§ TASK DIRECTIONS: Everything in the records is to be written out exactly, except the pictures.

————————

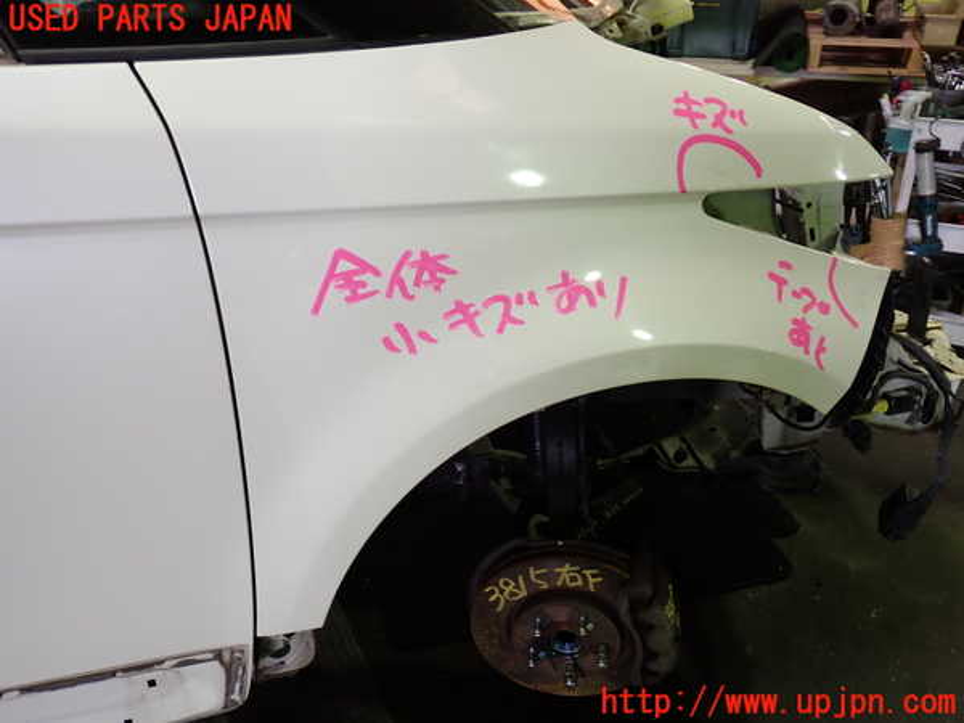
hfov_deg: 60.0
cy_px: 362
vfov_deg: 46.8
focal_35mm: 30
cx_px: 482
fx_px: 835
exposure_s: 1/30
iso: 200
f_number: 2.3
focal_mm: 5.4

————————

§ RESPONSE TO THE EXERCISE:
hfov_deg: 60.0
cy_px: 362
vfov_deg: 46.8
focal_35mm: 30
cx_px: 482
fx_px: 835
exposure_s: 1/30
iso: 200
f_number: 2.3
focal_mm: 5.4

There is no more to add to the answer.